▸ **Data excerpts**:
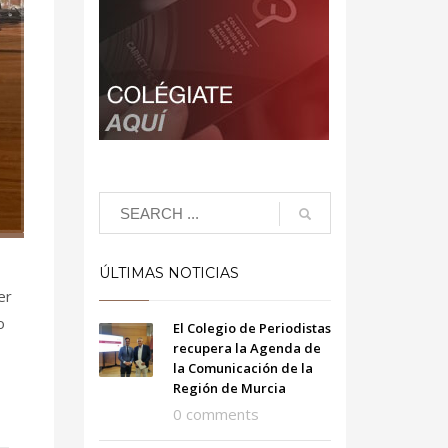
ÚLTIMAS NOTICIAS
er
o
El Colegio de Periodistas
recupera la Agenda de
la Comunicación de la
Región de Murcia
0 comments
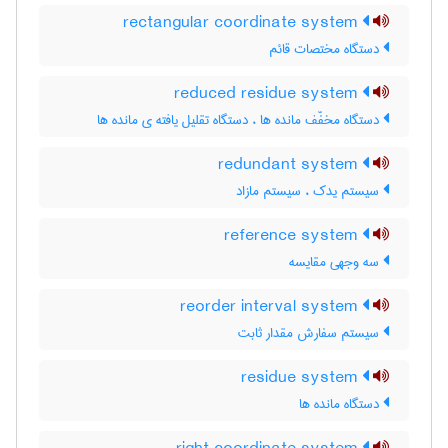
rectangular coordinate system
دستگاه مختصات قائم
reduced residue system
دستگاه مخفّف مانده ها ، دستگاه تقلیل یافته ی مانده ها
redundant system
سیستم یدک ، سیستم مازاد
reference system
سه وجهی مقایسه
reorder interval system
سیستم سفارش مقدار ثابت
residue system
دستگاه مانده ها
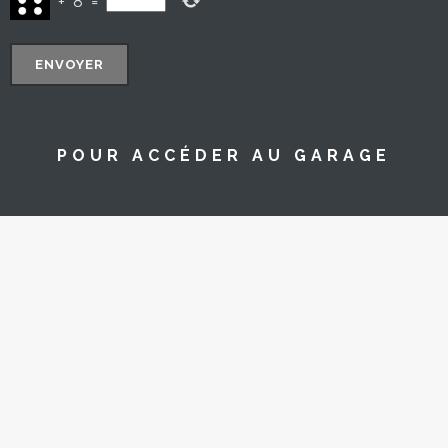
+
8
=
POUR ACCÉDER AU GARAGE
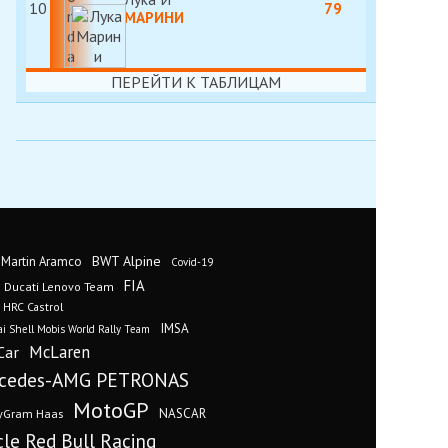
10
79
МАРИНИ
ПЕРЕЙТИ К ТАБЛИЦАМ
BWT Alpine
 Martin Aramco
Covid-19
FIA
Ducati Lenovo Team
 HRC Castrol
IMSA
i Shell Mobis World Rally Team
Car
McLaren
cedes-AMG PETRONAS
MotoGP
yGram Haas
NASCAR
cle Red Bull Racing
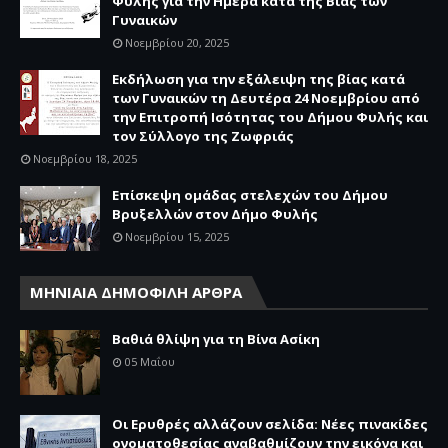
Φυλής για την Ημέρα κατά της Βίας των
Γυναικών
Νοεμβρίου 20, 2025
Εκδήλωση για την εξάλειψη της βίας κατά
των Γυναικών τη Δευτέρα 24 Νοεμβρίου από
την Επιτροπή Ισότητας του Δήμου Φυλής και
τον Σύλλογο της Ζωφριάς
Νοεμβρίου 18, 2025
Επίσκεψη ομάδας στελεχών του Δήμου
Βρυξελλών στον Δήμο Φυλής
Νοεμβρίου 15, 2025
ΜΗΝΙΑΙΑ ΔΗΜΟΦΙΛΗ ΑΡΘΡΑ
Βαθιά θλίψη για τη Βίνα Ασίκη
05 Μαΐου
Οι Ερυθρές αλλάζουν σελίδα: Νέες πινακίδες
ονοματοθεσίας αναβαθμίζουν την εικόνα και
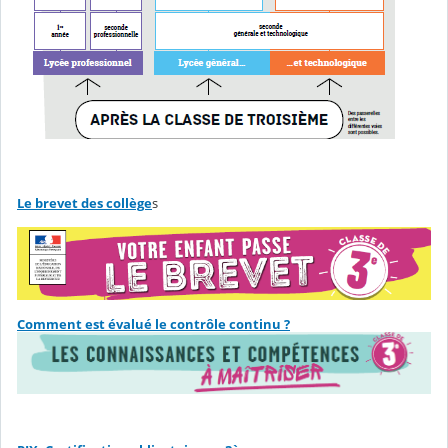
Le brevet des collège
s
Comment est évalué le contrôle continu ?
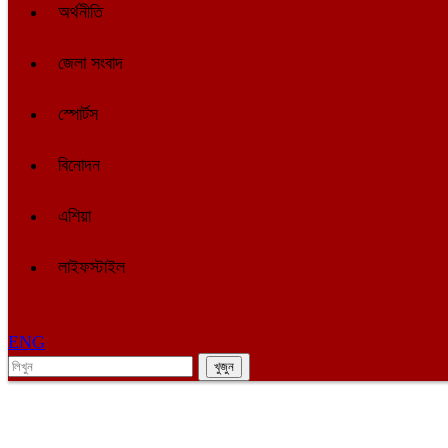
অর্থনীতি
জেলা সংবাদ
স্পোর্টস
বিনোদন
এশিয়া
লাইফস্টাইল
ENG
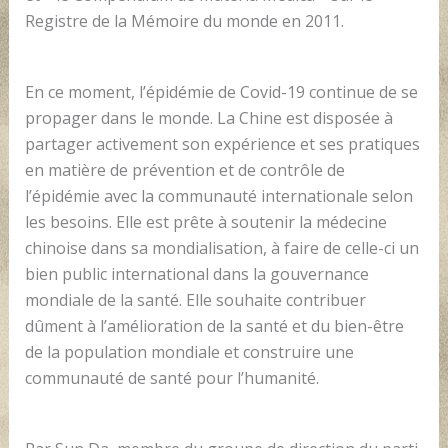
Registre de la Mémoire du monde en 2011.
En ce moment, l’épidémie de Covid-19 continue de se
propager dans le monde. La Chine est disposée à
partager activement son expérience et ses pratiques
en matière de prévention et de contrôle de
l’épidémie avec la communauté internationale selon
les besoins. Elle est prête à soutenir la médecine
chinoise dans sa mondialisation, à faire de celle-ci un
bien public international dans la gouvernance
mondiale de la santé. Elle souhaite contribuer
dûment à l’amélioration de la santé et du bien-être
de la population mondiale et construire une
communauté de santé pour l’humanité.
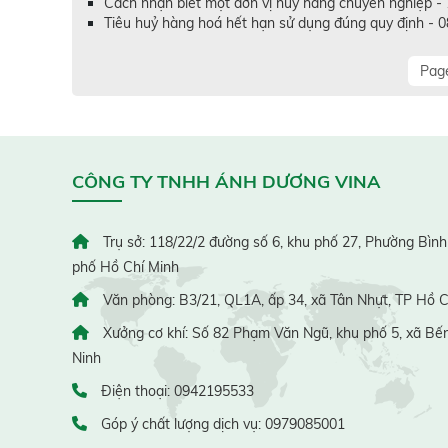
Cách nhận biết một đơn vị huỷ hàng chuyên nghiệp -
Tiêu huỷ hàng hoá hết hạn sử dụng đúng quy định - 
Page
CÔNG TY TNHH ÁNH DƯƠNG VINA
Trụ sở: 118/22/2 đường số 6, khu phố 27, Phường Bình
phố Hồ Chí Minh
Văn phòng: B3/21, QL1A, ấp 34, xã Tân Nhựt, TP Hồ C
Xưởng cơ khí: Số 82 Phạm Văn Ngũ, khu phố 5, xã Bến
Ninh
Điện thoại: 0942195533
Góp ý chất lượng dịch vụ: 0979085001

▸ **THE TASK**:
Find every line in the entries above that contains the word "مانده" and copy each such line. Matching is case-sensitive.

▸ **RESULT OF THIS EXERCISE**:
دستگاه مخفّف مانده ها ، دستگاه تقلیل یافته ی مانده ها
دستگاه مانده ها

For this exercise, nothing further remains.